A new UK study has found that more public understanding on GM technology does not help overcome existing fears.
A 6 week long government-sponsored consultation process on the public acceptance of GM food in the United Kingdom was concluded with the publication of a report on 24 September 2003, stating that the British public still feels uneasy with genetic modification. Not only the safety and health implications of the technology, but also the broader social and political issues, are viewed with scepticism.
Many people said they felt badly informed about GM. However, the study also revealed that the hostility towards genetic modification grows stronger with increased knowledge - the more people knew about the technology, the more likely they were to harbour strong concerns about the risks involved, particularly the long-term effects on human health.
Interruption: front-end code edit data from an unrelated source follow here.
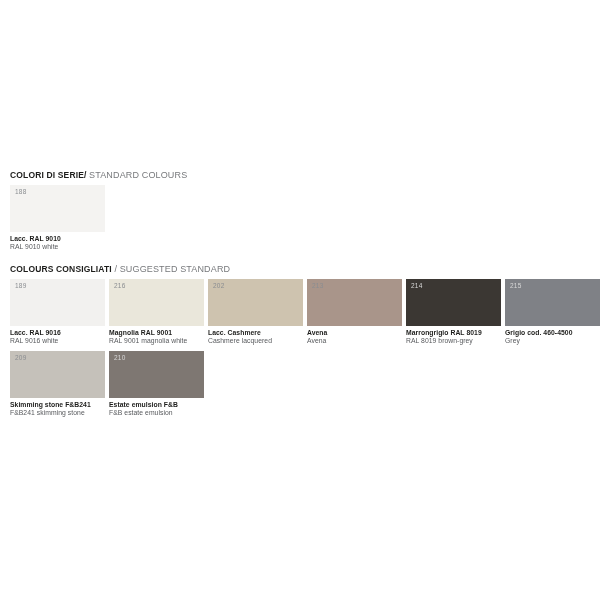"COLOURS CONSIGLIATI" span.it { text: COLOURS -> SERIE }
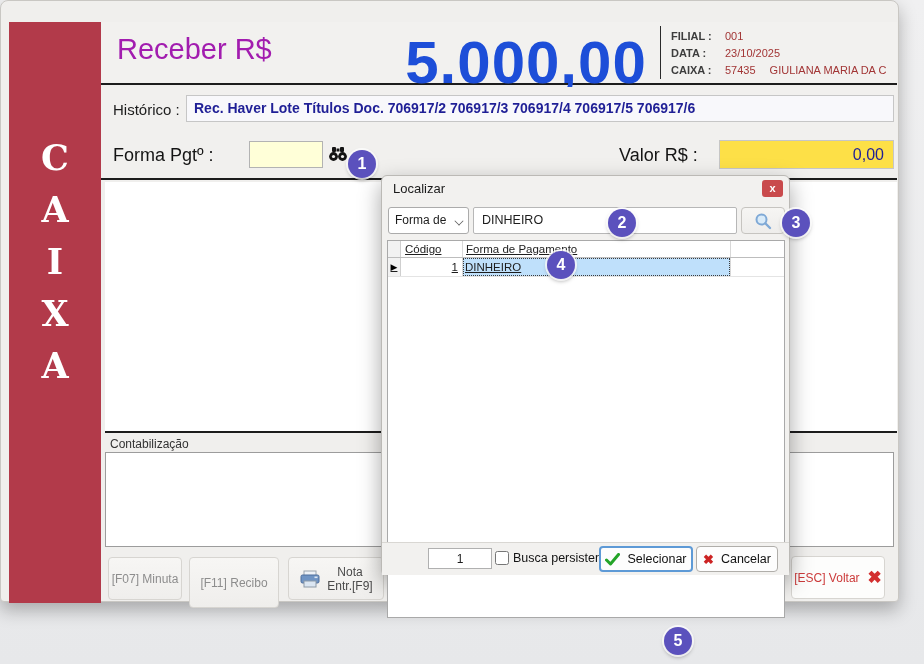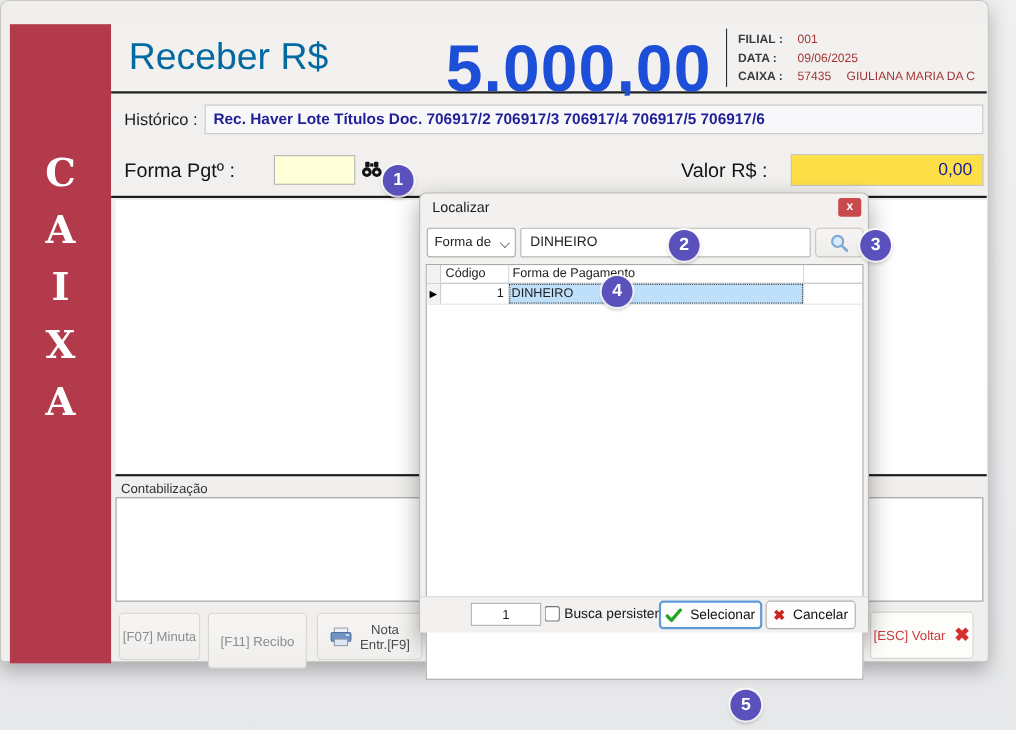"Receber R$" .hdr-action { color: #0369a1 -> #a21caf; font-size: 34px -> 29px }
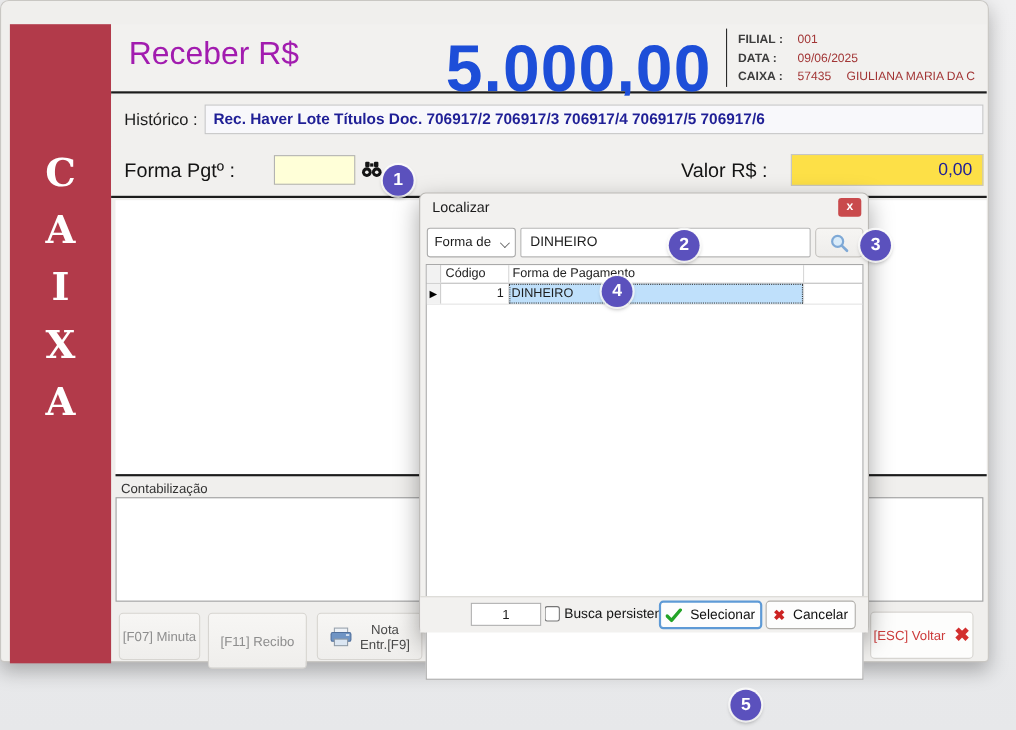"09/06/2025" span.val { text: 09/06/2025 -> 23/10/2025 }
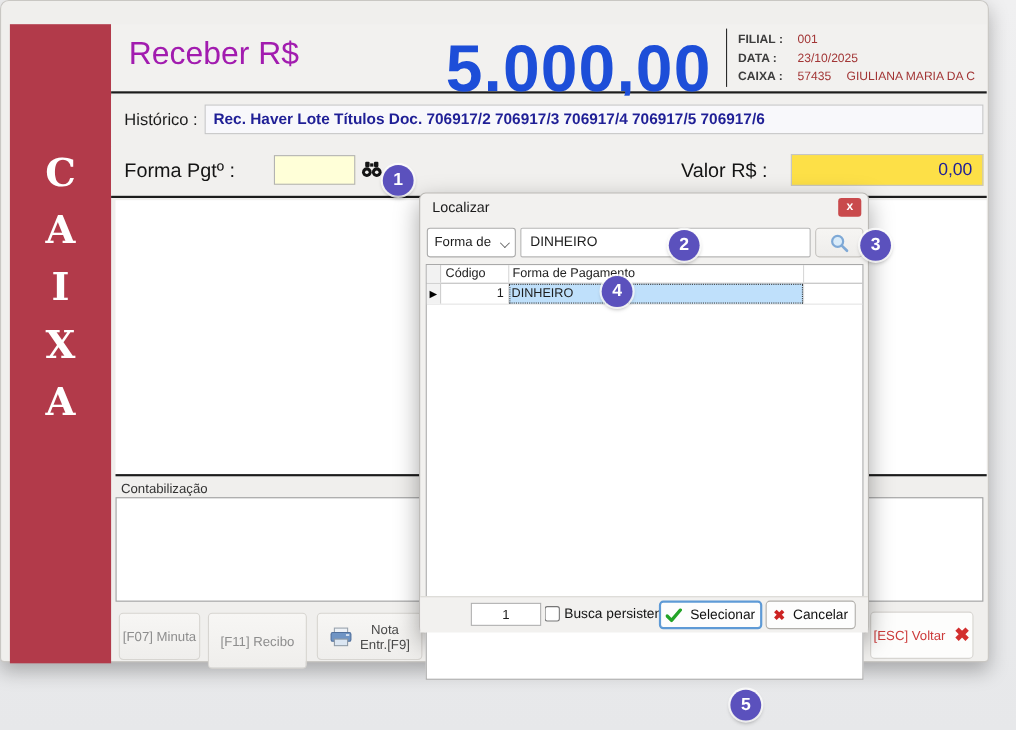"Código" .dlg-table { text-decoration: none -> underline }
There was a strong feeling that more research was needed to establish a set of widely agreed "facts" to serve as a basis for political decisions. Commercialisation of GM crops should only be started when clear benefits to society have been demonstrated.
There was mistrust in politicians and multi-national companies, and particularly in their motives, intentions and behaviour. The public believes that big businesses are primarily driven by profit considerations rather than responding to the needs of society, and that they have too big an influence in the political decision-making process.
More than 37,000 people participated in the consultation, which was the most wide ranging to date in Europe. The findings come at a time of heated EU-wide debate on the future of GM food in Europe.